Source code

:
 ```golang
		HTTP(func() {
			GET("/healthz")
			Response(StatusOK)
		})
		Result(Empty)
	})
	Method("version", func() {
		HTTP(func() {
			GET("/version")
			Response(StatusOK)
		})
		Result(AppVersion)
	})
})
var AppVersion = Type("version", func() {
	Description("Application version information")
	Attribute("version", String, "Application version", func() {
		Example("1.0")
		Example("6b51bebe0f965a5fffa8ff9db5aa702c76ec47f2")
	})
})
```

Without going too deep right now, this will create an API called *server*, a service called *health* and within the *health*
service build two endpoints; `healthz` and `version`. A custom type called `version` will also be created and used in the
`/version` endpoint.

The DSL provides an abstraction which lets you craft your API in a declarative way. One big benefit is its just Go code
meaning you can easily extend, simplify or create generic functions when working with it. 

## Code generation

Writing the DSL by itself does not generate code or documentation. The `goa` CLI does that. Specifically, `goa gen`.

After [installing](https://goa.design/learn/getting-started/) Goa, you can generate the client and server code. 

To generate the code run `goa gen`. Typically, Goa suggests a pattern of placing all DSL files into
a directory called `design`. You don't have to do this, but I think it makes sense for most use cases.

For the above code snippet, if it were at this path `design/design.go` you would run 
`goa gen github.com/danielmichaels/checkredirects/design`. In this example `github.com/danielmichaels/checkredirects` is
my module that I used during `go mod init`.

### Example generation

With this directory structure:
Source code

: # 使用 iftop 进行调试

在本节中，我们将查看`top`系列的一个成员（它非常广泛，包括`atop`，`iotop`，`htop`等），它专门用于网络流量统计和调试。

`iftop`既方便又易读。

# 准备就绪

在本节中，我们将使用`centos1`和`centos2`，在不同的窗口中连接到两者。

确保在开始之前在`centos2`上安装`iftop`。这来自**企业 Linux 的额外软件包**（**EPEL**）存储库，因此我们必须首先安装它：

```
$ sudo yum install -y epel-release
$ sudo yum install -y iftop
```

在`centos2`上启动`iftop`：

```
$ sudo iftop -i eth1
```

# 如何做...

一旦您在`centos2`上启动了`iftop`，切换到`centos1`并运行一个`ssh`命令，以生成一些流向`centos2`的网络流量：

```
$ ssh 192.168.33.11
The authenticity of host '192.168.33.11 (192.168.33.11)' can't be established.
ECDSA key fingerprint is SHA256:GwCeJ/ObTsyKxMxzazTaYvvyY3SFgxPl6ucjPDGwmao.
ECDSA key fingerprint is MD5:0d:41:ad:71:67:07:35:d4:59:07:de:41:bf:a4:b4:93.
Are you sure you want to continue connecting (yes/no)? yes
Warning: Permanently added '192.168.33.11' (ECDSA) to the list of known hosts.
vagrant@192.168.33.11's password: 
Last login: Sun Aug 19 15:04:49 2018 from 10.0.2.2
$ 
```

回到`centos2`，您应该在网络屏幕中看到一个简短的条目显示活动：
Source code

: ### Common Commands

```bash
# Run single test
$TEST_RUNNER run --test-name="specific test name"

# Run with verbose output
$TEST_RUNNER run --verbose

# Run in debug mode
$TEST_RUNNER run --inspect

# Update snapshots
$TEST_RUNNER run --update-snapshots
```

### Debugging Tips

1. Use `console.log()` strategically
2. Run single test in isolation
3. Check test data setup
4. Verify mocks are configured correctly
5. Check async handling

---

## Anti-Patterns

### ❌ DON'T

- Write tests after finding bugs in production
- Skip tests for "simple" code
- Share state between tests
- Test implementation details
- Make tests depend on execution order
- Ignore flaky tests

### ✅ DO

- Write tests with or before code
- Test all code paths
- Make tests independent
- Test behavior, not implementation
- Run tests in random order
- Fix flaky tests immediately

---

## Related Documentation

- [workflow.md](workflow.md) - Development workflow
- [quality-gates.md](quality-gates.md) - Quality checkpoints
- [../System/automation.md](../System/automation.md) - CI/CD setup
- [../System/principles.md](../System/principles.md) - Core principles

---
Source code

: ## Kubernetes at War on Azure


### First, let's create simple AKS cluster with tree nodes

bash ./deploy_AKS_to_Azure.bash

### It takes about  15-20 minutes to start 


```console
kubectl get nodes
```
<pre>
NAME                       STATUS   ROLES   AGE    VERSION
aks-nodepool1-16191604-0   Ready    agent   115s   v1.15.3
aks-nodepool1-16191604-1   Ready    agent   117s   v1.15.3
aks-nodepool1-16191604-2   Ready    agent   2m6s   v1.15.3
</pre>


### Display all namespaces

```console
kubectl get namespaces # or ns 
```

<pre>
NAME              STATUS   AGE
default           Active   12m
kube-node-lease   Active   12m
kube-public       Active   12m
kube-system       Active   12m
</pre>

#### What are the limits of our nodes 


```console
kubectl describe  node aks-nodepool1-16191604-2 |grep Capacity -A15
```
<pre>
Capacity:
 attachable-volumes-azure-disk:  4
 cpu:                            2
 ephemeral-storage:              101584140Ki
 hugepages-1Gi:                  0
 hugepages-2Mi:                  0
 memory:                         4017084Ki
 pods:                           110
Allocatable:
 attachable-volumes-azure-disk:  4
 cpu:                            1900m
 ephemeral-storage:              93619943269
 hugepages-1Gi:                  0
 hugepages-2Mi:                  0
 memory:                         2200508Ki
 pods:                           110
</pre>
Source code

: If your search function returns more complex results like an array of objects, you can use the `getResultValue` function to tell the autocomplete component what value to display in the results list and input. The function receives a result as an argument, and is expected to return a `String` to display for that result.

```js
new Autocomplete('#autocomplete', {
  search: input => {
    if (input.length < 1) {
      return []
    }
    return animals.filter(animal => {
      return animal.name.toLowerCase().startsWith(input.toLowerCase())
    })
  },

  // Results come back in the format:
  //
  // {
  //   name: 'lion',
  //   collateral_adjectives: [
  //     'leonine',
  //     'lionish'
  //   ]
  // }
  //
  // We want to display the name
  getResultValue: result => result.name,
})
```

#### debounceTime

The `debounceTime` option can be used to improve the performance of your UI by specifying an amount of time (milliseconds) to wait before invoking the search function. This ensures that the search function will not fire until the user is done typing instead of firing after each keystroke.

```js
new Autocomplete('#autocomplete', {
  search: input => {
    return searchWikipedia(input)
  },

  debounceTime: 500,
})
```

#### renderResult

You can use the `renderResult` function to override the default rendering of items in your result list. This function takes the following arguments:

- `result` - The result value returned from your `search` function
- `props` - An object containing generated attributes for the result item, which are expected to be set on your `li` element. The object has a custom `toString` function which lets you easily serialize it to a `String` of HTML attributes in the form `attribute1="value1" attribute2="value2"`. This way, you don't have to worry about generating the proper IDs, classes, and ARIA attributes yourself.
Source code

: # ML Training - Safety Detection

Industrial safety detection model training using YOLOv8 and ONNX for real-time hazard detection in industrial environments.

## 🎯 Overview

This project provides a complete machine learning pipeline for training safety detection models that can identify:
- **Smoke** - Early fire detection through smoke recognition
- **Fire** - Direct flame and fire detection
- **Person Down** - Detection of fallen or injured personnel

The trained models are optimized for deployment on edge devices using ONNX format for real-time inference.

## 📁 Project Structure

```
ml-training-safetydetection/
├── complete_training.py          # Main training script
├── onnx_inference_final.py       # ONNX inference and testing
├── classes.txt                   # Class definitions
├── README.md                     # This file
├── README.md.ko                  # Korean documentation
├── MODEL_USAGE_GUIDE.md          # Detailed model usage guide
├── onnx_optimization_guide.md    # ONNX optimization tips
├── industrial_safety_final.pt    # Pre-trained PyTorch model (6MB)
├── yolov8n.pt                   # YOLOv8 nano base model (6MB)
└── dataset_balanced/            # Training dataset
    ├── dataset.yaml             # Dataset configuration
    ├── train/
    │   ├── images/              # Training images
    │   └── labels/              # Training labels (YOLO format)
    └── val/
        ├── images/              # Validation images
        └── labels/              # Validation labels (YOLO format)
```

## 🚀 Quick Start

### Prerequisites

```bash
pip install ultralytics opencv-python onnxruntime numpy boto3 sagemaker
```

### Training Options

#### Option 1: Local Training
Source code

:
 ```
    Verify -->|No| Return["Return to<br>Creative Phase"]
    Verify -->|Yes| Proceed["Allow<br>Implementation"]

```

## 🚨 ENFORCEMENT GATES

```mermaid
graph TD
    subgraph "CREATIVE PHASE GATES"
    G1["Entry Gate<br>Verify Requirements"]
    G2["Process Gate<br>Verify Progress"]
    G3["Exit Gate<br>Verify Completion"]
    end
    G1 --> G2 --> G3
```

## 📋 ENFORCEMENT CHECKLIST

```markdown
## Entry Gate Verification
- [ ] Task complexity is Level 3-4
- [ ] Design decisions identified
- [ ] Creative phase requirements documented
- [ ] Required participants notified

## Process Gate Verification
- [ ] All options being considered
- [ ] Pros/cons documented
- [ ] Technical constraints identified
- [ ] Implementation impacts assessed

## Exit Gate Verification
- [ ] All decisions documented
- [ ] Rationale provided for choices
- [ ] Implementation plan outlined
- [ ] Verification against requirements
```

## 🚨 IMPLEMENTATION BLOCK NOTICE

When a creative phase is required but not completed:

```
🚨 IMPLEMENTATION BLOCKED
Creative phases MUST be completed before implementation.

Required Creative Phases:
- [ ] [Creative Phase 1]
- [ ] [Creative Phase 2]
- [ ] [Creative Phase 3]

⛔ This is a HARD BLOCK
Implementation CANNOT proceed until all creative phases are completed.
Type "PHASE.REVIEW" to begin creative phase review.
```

****************************************

• _What is being asked_
Look through the records and gather each line with the word "simple".

• _Output_
- Skip tests for "simple" code
### First, let's create simple AKS cluster with tree nodes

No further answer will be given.